There was some good news and a gigantic pile of bad news at AMC today concerning its hit series The Walking Dead. But because I like to put a smile on your face before I completely ruin your mood, we'll start with the good news: The Season 2 premiere will be 90 minutes long! Yipee!
Now for the bad news: The 13-episode second season will be sliced in two like the soft torso of a lumbering, rotting corpse as it meets the fine steel of a katana. The first seven episodes will air over seven consecutive Sundays starting October 16. That will take the series through November 27. Then it goes on break. A long break. Like, a backpacking through Europe break.
The remaining six episodes won't begin airing until February 12. That means December and January will be entirely zombie free. Yikes! I can't stand split seasons. Hate 'em to death. And I can't think of a reason anyone would like them. Especially with a season that's only 13 episodes long in the first place!
Breaks suck. They cost networks marketing dollars, because they essentially force the promotion of two different premieres. They disrupt the flow of the affected series, and with a serialized show like The Walking Dead, that will be extra noticeable. NBC tried a long break during the first season of The Event, and that program never recovered (not that it ever stood a chance). Men of a Certain Age returned for Season 2.5, but no one knew about it and the show was canceled. I suppose AMC could have started The Walking Dead early and finished it by the end of 2012, but the network seems locked on launching the series in October as part of its "Scary Halloween Month" or whatever.
However, before you take out your quill and legal pad to pen an angry letter ("To whom it may concern at AMC, what about my feelings!?"), consider the decision from AMC's side. I reached out to AMC to poke around about why they're choosing to go with a break and not run it straight through, and now I understand. Fact: TV always goes into hibernation in December, because everyone's traveling across country to Grandma's house. Sundays in January belong to football—especially the Super Bowl, which kicks off (literally!) on February 5. Scheduling The Walking Dead against America's number-one obsession would mean crummier ratings, as Sunday Night Football and zombies would overlap on the East Coast. And if I were forced to choose between watching my fantasy football team choke or watching The Walking Dead, I'd catch up with the monsters on my DVR the following day.
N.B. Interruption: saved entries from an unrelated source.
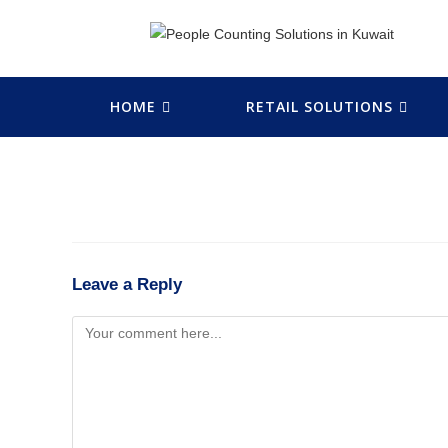
HOME
RETAIL SOLUTIONS
Leave a Reply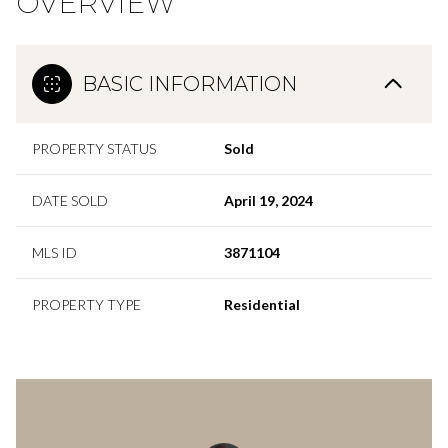
OVERVIEW
BASIC INFORMATION
PROPERTY STATUS
Sold
DATE SOLD
April 19, 2024
MLS ID
3871104
PROPERTY TYPE
Residential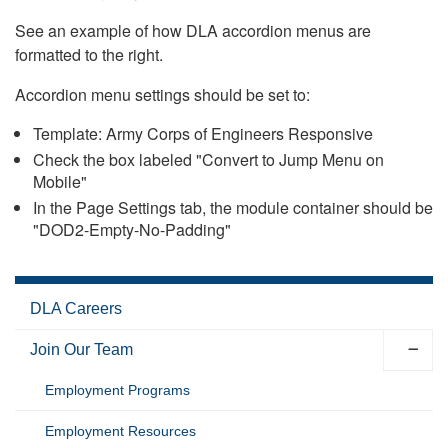
See an example of how DLA accordion menus are
formatted to the right.
Accordion menu settings should be set to:
Template: Army Corps of Engineers Responsive
Check the box labeled "Convert to Jump Menu on
Mobile"
In the Page Settings tab, the module container should be
"DOD2-Empty-No-Padding"
DLA Careers
Join Our Team
Employment Programs
Employment Resources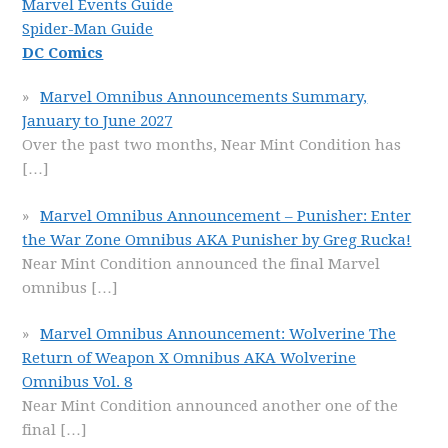
Marvel Events Guide
Spider-Man Guide
DC Comics
Marvel Omnibus Announcements Summary,
January to June 2027
Over the past two months, Near Mint Condition has
[…]
Marvel Omnibus Announcement – Punisher: Enter
the War Zone Omnibus AKA Punisher by Greg Rucka!
Near Mint Condition announced the final Marvel
omnibus
[…]
Marvel Omnibus Announcement: Wolverine The
Return of Weapon X Omnibus AKA Wolverine
Omnibus Vol. 8
Near Mint Condition announced another one of the
final
[…]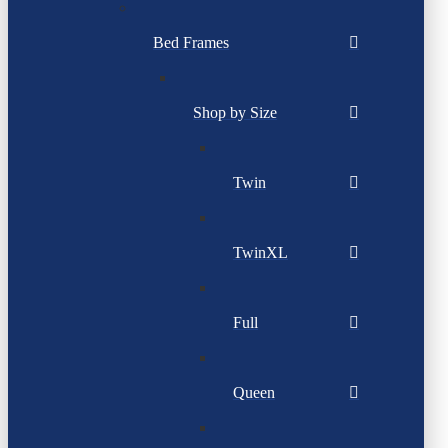
Bed Frames
Shop by Size
Twin
TwinXL
Full
Queen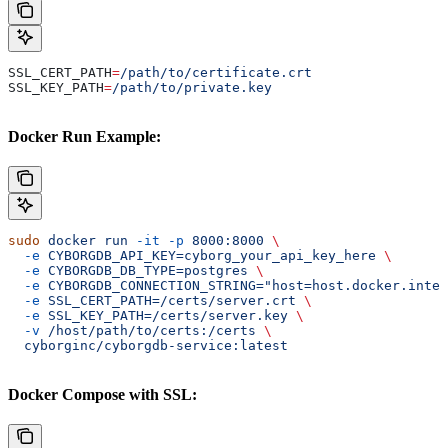
SSL_CERT_PATH
=
/path/to/certificate.crt
SSL_KEY_PATH
=
/path/to/private.key
Docker Run Example:
sudo
 docker
 run
 -it
 -p
 8000:8000
 \
  -e
 CYBORGDB_API_KEY=cyborg_your_api_key_here
 \
  -e
 CYBORGDB_DB_TYPE=postgres
 \
  -e
 CYBORGDB_CONNECTION_STRING="host=host.docker.inter
  -e
 SSL_CERT_PATH=/certs/server.crt
 \
  -e
 SSL_KEY_PATH=/certs/server.key
 \
  -v
 /host/path/to/certs:/certs
 \
  cyborginc/cyborgdb-service:latest
Docker Compose with SSL: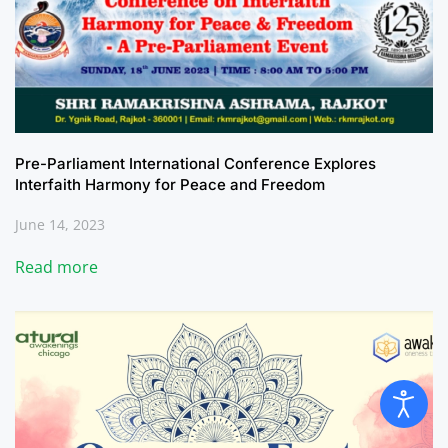
Pre-Parliament International Conference Explores
Interfaith Harmony for Peace and Freedom
June 14, 2023
Read more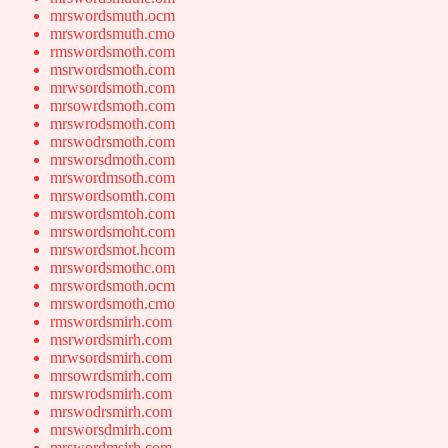
mrswordsmuth.ocm
mrswordsmuth.cmo
rmswordsmoth.com
msrwordsmoth.com
mrwsordsmoth.com
mrsowrdsmoth.com
mrswrodsmoth.com
mrswodrsmoth.com
mrsworsdmoth.com
mrswordmsoth.com
mrswordsomth.com
mrswordsmtoh.com
mrswordsmoht.com
mrswordsmot.hcom
mrswordsmothc.om
mrswordsmoth.ocm
mrswordsmoth.cmo
rmswordsmirh.com
msrwordsmirh.com
mrwsordsmirh.com
mrsowrdsmirh.com
mrswrodsmirh.com
mrswodrsmirh.com
mrsworsdmirh.com
mrswordmsirh.com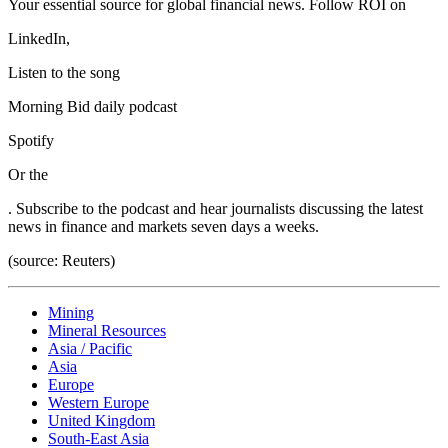
Your essential source for global financial news. Follow ROI on
LinkedIn,
Listen to the song
Morning Bid daily podcast
Spotify
Or the
. Subscribe to the podcast and hear journalists discussing the latest
news in finance and markets seven days a weeks.
(source: Reuters)
Mining
Mineral Resources
Asia / Pacific
Asia
Europe
Western Europe
United Kingdom
South-East Asia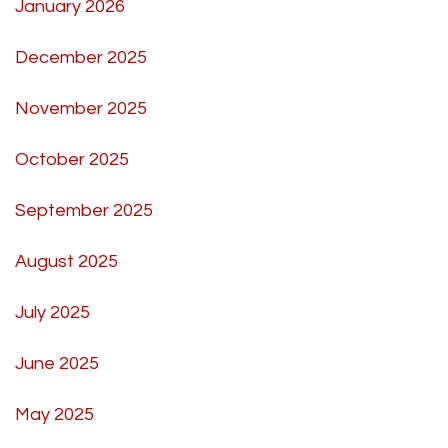
January 2026
December 2025
November 2025
October 2025
September 2025
August 2025
July 2025
June 2025
May 2025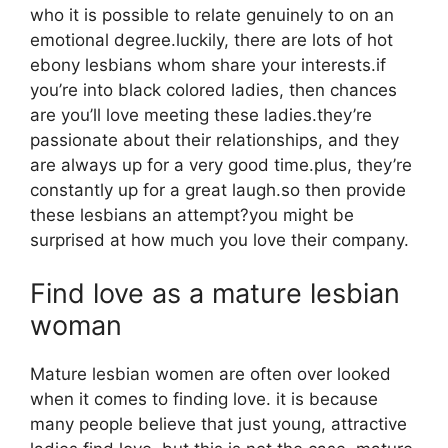
who it is possible to relate genuinely to on an
emotional degree.luckily, there are lots of hot
ebony lesbians whom share your interests.if
you’re into black colored ladies, then chances
are you’ll love meeting these ladies.they’re
passionate about their relationships, and they
are always up for a very good time.plus, they’re
constantly up for a great laugh.so then provide
these lesbians an attempt?you might be
surprised at how much you love their company.
Find love as a mature lesbian
woman
Mature lesbian women are often over looked
when it comes to finding love. it is because
many people believe that just young, attractive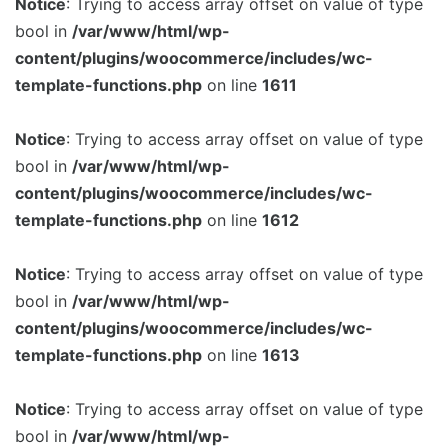
Notice
: Trying to access array offset on value of type
bool in
/var/www/html/wp-
content/plugins/woocommerce/includes/wc-
template-functions.php
on line
1611
Notice
: Trying to access array offset on value of type
bool in
/var/www/html/wp-
content/plugins/woocommerce/includes/wc-
template-functions.php
on line
1612
Notice
: Trying to access array offset on value of type
bool in
/var/www/html/wp-
content/plugins/woocommerce/includes/wc-
template-functions.php
on line
1613
Notice
: Trying to access array offset on value of type
bool in
/var/www/html/wp-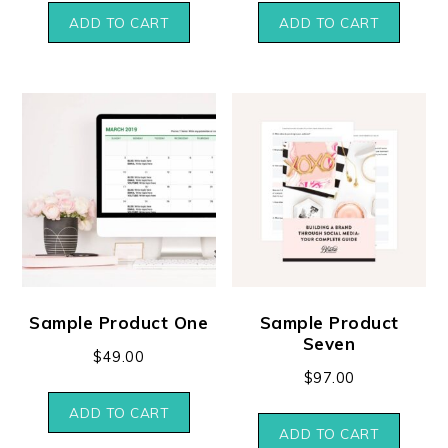
ADD TO CART
ADD TO CART
Sample Product One
Sample Product
Seven
$
49.00
$
97.00
ADD TO CART
ADD TO CART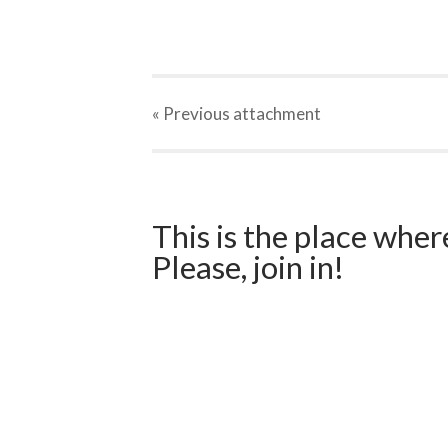
« Previous
attachment
This is the place wher
Please, join in!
But the lengthy break has the potential not just to hurt The Walking Dead and its fans, it could completely derail Hell on Wheels, the new AMC Western that's due to launch Sunday, November 6. If the network applies the same reasoning behind The Walking Dead's break to Hell on Wheels—and it should, unless something fishy is going on—we're looking at four consecutive episodes to introduce us to the series, then the same two-month break, then the final six episodes (presumably paired with The Walking Dead's last six episodes). Splitting up a debut season is a huge risk, and frankly, not a very wise business decision, given that viewers are fickle creatures with short-term memories. A new series needs time to sink its claws into a new audience, and cutting the introductions short is like walking out of a room in the middle of a conversation. (Requests for comment on Hell on Wheels' scheduling from AMC were not returned as of press time.)